> TEXTE DE L'EXERCICE:
····················

La grande pandémie que traverse l’humanité crée une immense vague de transformations individuelles, économiques, culturelles et politiques. Chacun devant ce tsunami d’incertitudes et de risques s’interroge sur lui-même, le sens de sa vie, de ses choix, de ses amours… Chacun s’interroge sur sa vie d’après : après que cinq milliards d’humains se sont enfermés chez eux pour protéger les plus vieux, les plus gros, les plus fragiles. Acte inouï d’humanisme en faveur des plus improductifs dans un monde que l’on disait purement matérialiste, assoiffé de profits et de plaisirs faciles. D’après les premières projections, nous avons sauvé, déjà, de 150 à 200 millions de vies grâce à nos changements de comportements et aux vaccins. Et nous en avons perdu de 10 à 20 millions. Nous sommes en train d’écrire la plus belle page de l’histoire humaine, une guerre commune et planétaire pour la vie avec des actions dans chaque nation, des recherches dans chaque laboratoire, des contraintes dans chaque vie.
Se construit là un commun de luttes partagées qui va générer une génération mondiale d’anciens combattants qui seront les fantassins de la bataille contre le réchauffement climatique. Car chacun voit bien aujourd’hui que l’homme a dérangé la nature et que ce virus est au fond le lanceur d’alerte dont nous avions besoin pour engager la lutte pour une humanité se repensant nature dans la nature et coupable des blessures infligées au monde vivant.

····················

> LISTE PRÉSENTÉE:
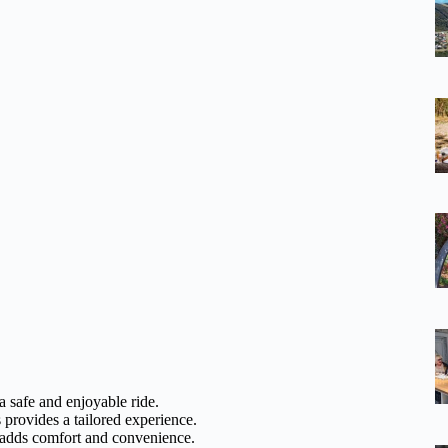
 a safe and enjoyable ride.
 provides a tailored experience.
s adds comfort and convenience.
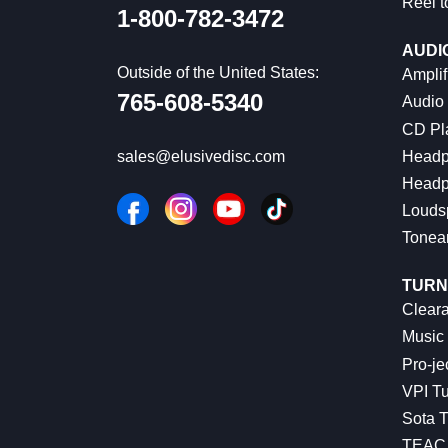
Reel t
1-800-782-3472
AUDI
Outside of the United States:
Amplif
765-608-5340
Audio
CD Pl
Headp
sales@elusivedisc.com
Headp
Louds
Tonea
TURN
Cleara
Music 
Pro-je
VPI Tu
Sota T
TEAC 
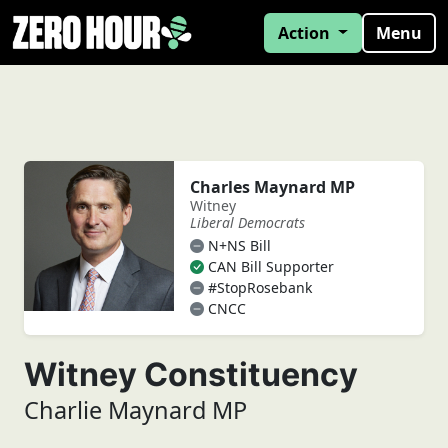
Action
Menu
Charles Maynard MP
Witney
Liberal Democrats
N+NS Bill
CAN Bill Supporter
#StopRosebank
CNCC
Witney Constituency
Charlie Maynard MP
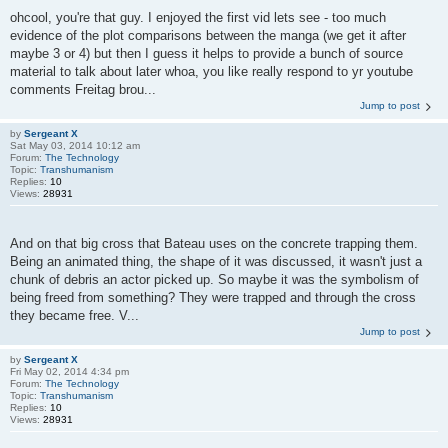
ohcool, you're that guy. I enjoyed the first vid lets see - too much
evidence of the plot comparisons between the manga (we get it after
maybe 3 or 4) but then I guess it helps to provide a bunch of source
material to talk about later whoa, you like really respond to yr youtube
comments Freitag brou...
Jump to post
by
Sergeant X
Sat May 03, 2014 10:12 am
Forum:
The Technology
Topic:
Transhumanism
Replies:
10
Views:
28931
And on that big cross that Bateau uses on the concrete trapping them.
Being an animated thing, the shape of it was discussed, it wasn't just a
chunk of debris an actor picked up. So maybe it was the symbolism of
being freed from something? They were trapped and through the cross
they became free. V...
Jump to post
by
Sergeant X
Fri May 02, 2014 4:34 pm
Forum:
The Technology
Topic:
Transhumanism
Replies:
10
Views:
28931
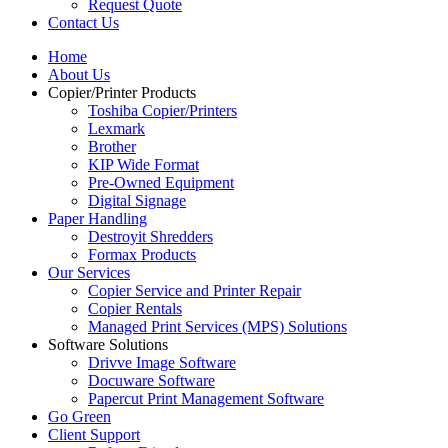
Request Quote
Contact Us
Home
About Us
Copier/Printer Products
Toshiba Copier/Printers
Lexmark
Brother
KIP Wide Format
Pre-Owned Equipment
Digital Signage
Paper Handling
Destroyit Shredders
Formax Products
Our Services
Copier Service and Printer Repair
Copier Rentals
Managed Print Services (MPS) Solutions
Software Solutions
Drivve Image Software
Docuware Software
Papercut Print Management Software
Go Green
Client Support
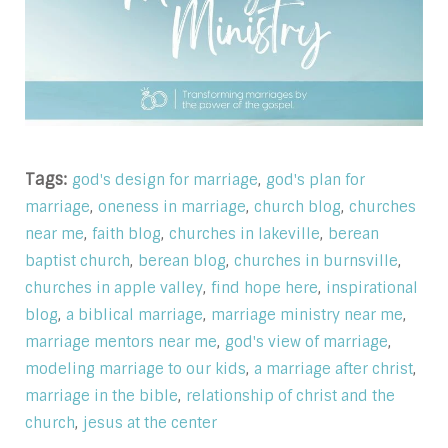
Tags:
,
god's design for marriage
god's plan for
,
,
,
marriage
oneness in marriage
church blog
churches
,
,
,
near me
faith blog
churches in lakeville
berean
,
,
,
baptist church
berean blog
churches in burnsville
,
,
churches in apple valley
find hope here
inspirational
,
,
,
blog
a biblical marriage
marriage ministry near me
,
,
marriage mentors near me
god's view of marriage
,
,
modeling marriage to our kids
a marriage after christ
,
marriage in the bible
relationship of christ and the
,
church
jesus at the center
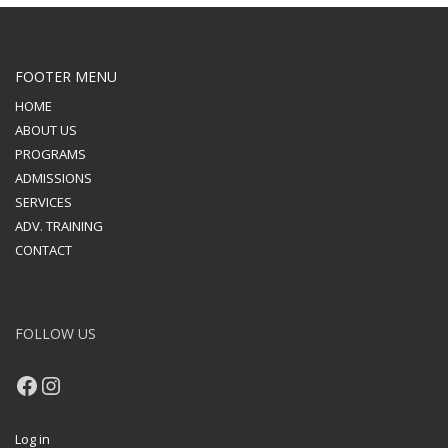
FOOTER MENU
HOME
ABOUT US
PROGRAMS
ADMISSIONS
SERVICES
ADV. TRAINING
CONTACT
FOLLOW US
Facebook
Instagram
Log in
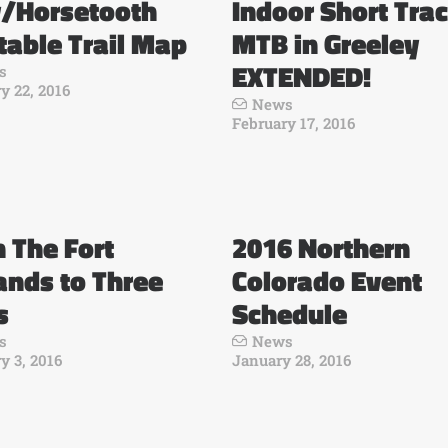
y/Horsetooth
Indoor Short Tra
table Trail Map
MTB in Greeley
EXTENDED!
s
y 22, 2016
News
February 17, 2016
n The Fort
2016 Northern
ands to Three
Colorado Event
s
Schedule
s
News
y 3, 2016
January 28, 2016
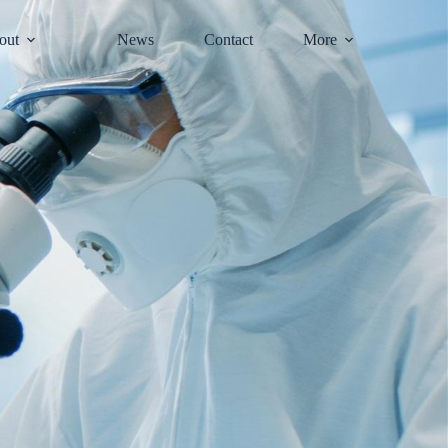
out
News
Contact
More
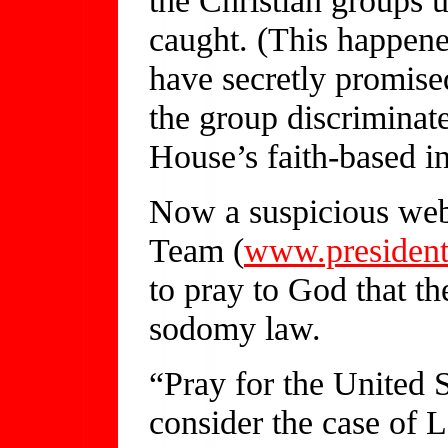
caught. (This happene
have secretly promise
the group discriminat
House’s faith-based in
Now a suspicious webs
Team (
www.president
to pray to God that t
sodomy law.
“Pray for the United 
consider the case of 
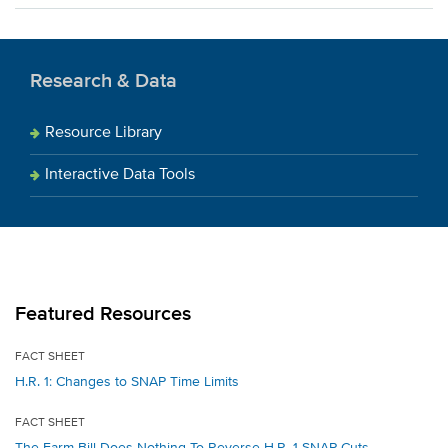
Research & Data
Resource Library
Interactive Data Tools
Featured Resources
FACT SHEET
H.R. 1: Changes to SNAP Time Limits
FACT SHEET
The Farm Bill Does Nothing To Reverse H.R. 1 SNAP Cuts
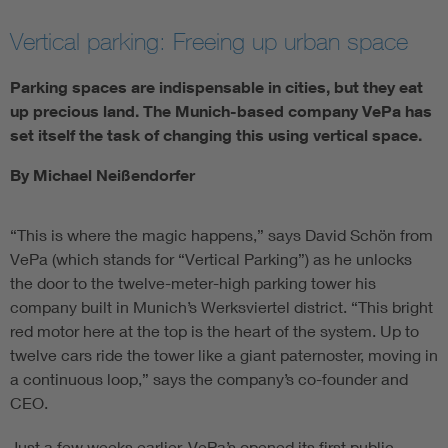
Vertical parking: Freeing up urban space
Parking spaces are indispensable in cities, but they eat
up precious land. The Munich-based company VePa has
set itself the task of changing this using vertical space.
By Michael Neißendorfer
“This is where the magic happens,” says David Schön from
VePa (which stands for “Vertical Parking”) as he unlocks
the door to the twelve-meter-high parking tower his
company built in Munich’s Werksviertel district. “This bright
red motor here at the top is the heart of the system. Up to
twelve cars ride the tower like a giant paternoster, moving in
a continuous loop,” says the company’s co-founder and
CEO.
Just a few weeks earlier, VePa’s opened its first public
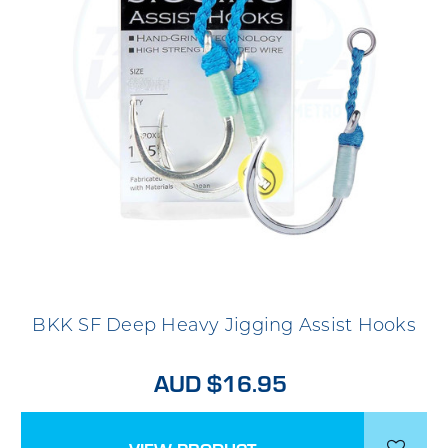
BKK SF Deep Heavy Jigging Assist Hooks
AUD $16.95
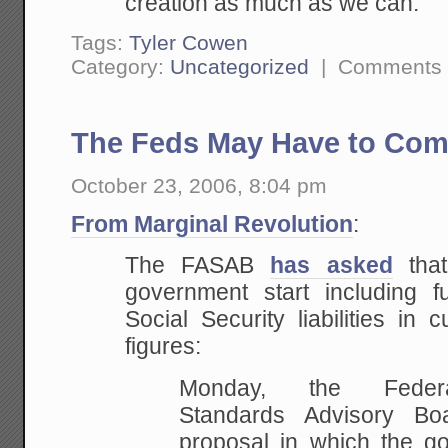
creation as much
as we can.
Tags:
Tyler Cowen
Category:
Uncategorized
|
Comments 
The Feds May Have to Com
October 23, 2006, 8:04 pm
From Marginal Revolution
:
The FASAB
has asked
that
government start including 
Social Security liabilities in c
figures:
Monday,
the Federal
Standards Advisory Bo
proposal in
which the go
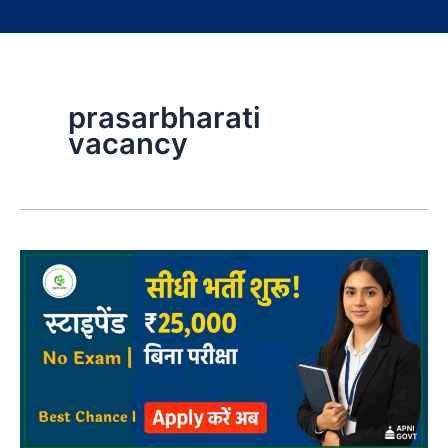
prasarbharati
vacancy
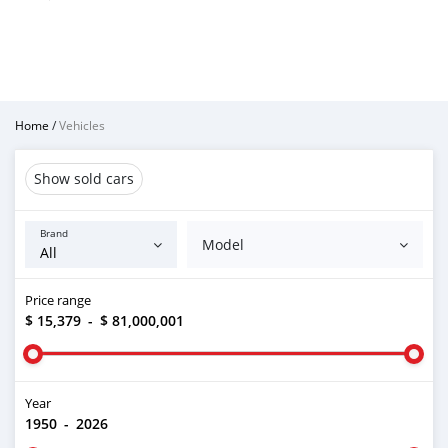
Home
/
Vehicles
Show sold cars
Brand
Model
Price range
$ 15,379
-
$ 81,000,001
Year
1950
-
2026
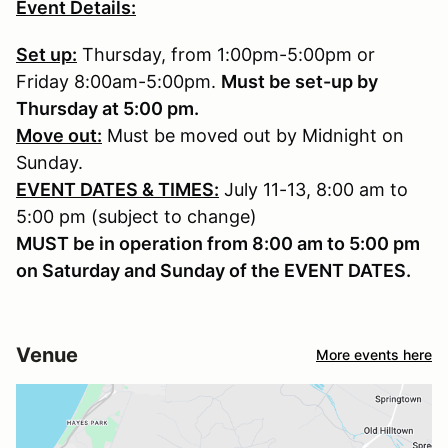
Event Details:
Set up:
Thursday, from 1:00pm-5:00pm or
Friday 8:00am-5:00pm.
Must be set-up by
Thursday at 5:00 pm.
Move out:
Must be moved out by Midnight on
Sunday.
EVENT DATES & TIMES:
July 11-13, 8:00 am to
5:00 pm (subject to change)
MUST be in operation from 8:00 am to 5:00 pm
on Saturday and Sunday of the EVENT DATES.
Venue
More events here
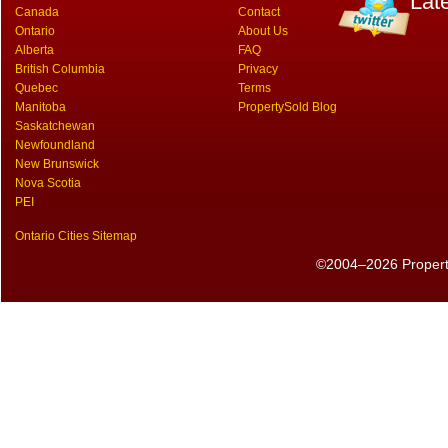
Lat
Canada
Contact
Ontario
About Us
Alberta
FAQ
British Columbia
Privacy
Quebec
Terms
Manitoba
PropertySold Blog
Saskatchewan
Newfoundland
New Brunswick
Nova Scotia
PEI
Ontario Cities Sitemap
©2004–2026 PropertyS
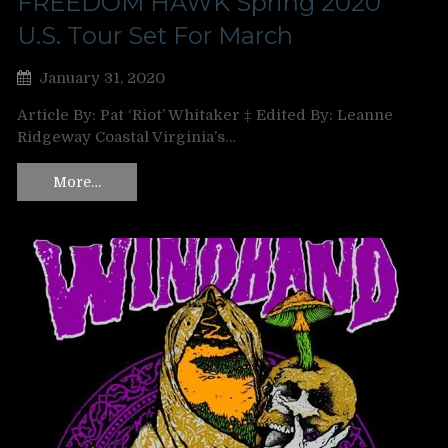
FREEDOM HAWK Spring 2020
U.S. Tour Set For March
January 31, 2020
Article By: Pat ‘Riot’ Whitaker ‡ Edited By: Leanne
Ridgeway Coastal Virginia’s…
More…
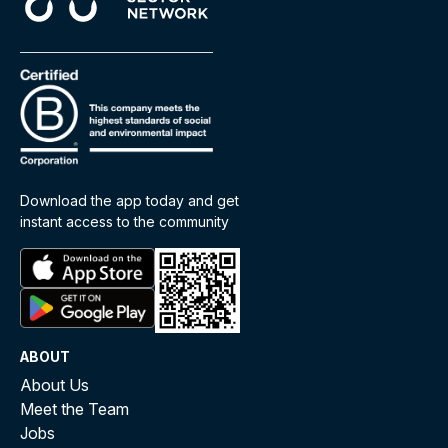
Download the app today and get
instant access to the community
ABOUT
About Us
Meet the Team
Jobs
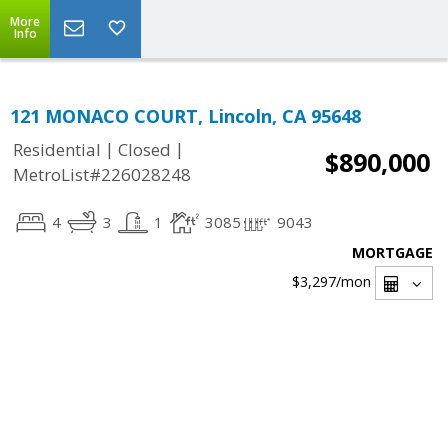
More
Info
121 MONACO COURT, Lincoln, CA 95648
|
|
Residential
Closed
$890,000
MetroList#226028248
4
3
1
3085
9043
MORTGAGE
$3,297
/mon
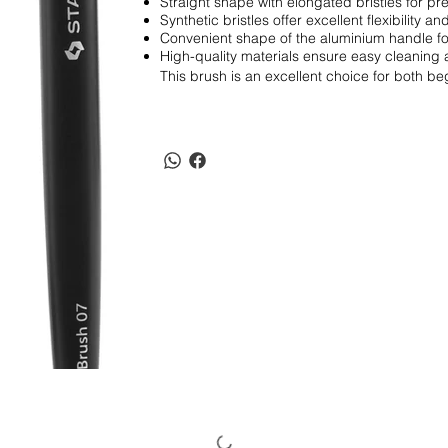
Straight shape with elongated bristles for pre
Synthetic bristles offer excellent flexibility and
Convenient shape of the aluminium handle fo
High-quality materials ensure easy cleaning 
This brush is an excellent choice for both beg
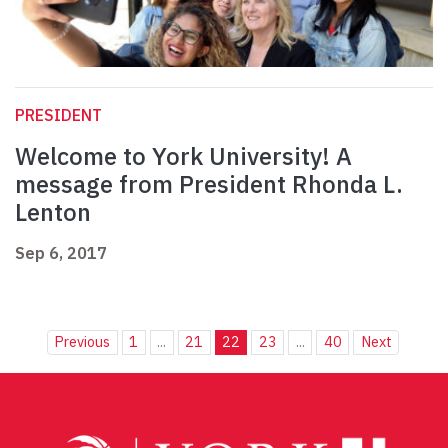
PRESIDENT
Welcome to York University! A
message from President Rhonda L.
Lenton
Sep 6, 2017
Previous
1
...
21
22
23
...
40
Next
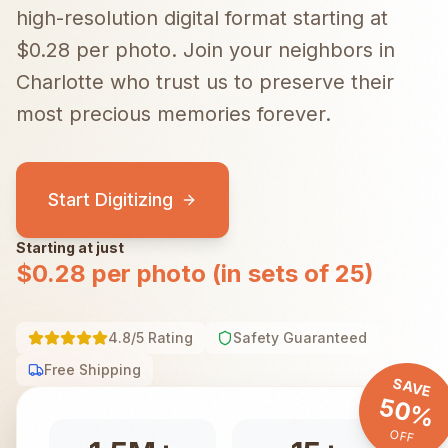
high-resolution digital format starting at
$0.28 per photo.
Join your neighbors in
Charlotte
who trust us to preserve their
most precious memories forever.
Start Digitizing
Starting at just
$0.28 per photo (in sets of 25)
4.8/5 Rating
Safety Guaranteed
Free Shipping
SAVE
50%
OFF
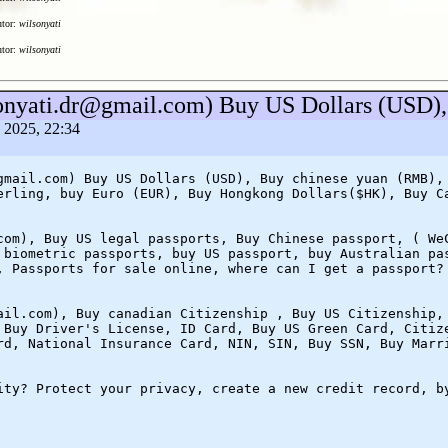
utor:
wilsonyati
utor:
wilsonyati
sonyati.dr@gmail.com) Buy US Dollars (USD),
a 2025, 22:34
gmail.com) Buy US Dollars (USD), Buy chinese yuan (RMB),
erling, buy Euro (EUR), Buy Hongkong Dollars($HK), Buy C
com), Buy US legal passports, Buy Chinese passport, ( We
 biometric passports, buy US passport, buy Australian pa
, Passports for sale online, where can I get a passport?
ail.com), Buy canadian Citizenship , Buy US Citizenship,
 Buy Driver's License, ID Card, Buy US Green Card, Citiz
rd, National Insurance Card, NIN, SIN, Buy SSN, Buy Marr
ity? Protect your privacy, create a new credit record, b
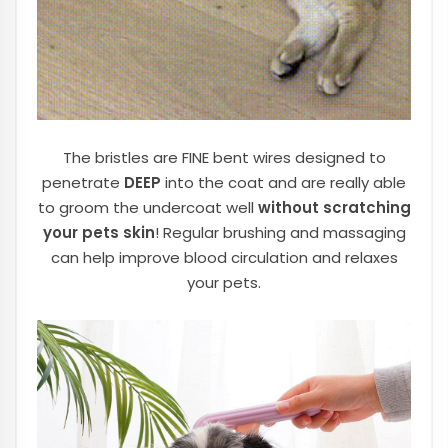
The bristles are FINE bent wires designed to
penetrate
DEEP
into the coat and are really able
to groom the undercoat well
without scratching
your pets skin
! Regular brushing and massaging
can help improve blood circulation and relaxes
your pets.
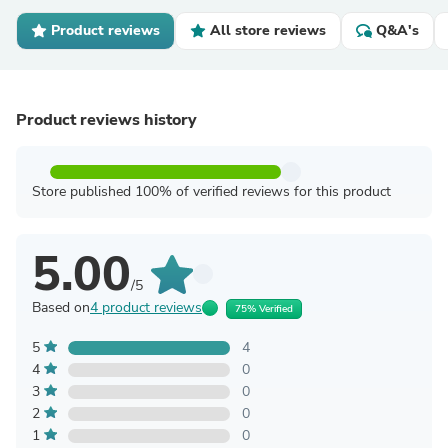
Product reviews
All store reviews
Q&A's
Product reviews history
Store published 100% of verified reviews for this product
5.00
/5
Based on
4 product reviews
75% Verified
5
4
4
0
3
0
2
0
1
0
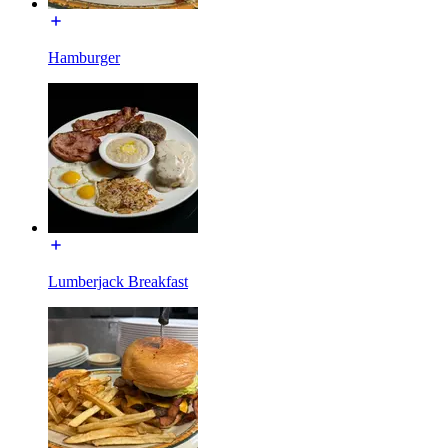
Hamburger
Lumberjack Breakfast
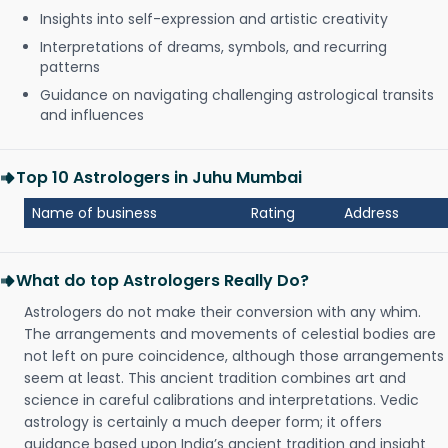
Insights into self-expression and artistic creativity
Interpretations of dreams, symbols, and recurring
patterns
Guidance on navigating challenging astrological transits
and influences
Top 10 Astrologers in Juhu Mumbai
Name of business
Rating
Address
What do top Astrologers Really Do?
Astrologers do not make their conversion with any whim.
The arrangements and movements of celestial bodies are
not left on pure coincidence, although those arrangements
seem at least. This ancient tradition combines art and
science in careful calibrations and interpretations. Vedic
astrology is certainly a much deeper form; it offers
guidance based upon India’s ancient tradition and insight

····················

> CONSIGNE A:
D'après le texte sur la pandémie, combien de vies les premières projections disent-elles que les changements de comportements et les vaccins ont permis de sauver ?
> CONSIGNE B:
Reproduisez le passage du texte sur la pandémie depuis « Se construit là » jusqu'à « au monde vivant. » inclus.

> CORRIGÉ A:
De 150 à 200 millions de vies.

> CORRIGÉ B:
Se construit là un commun de luttes partagées qui va générer une génération mondiale d’anciens combattants qui seront les fantassins de la bataille contre le réchauffement climatique. Car chacun voit bien aujourd’hui que l’homme a dérangé la nature et que ce virus est au fond le lanceur d’alerte dont nous avions besoin pour engager la lutte pour une humanité se repensant nature dans la nature et coupable des blessures infligées au monde vivant.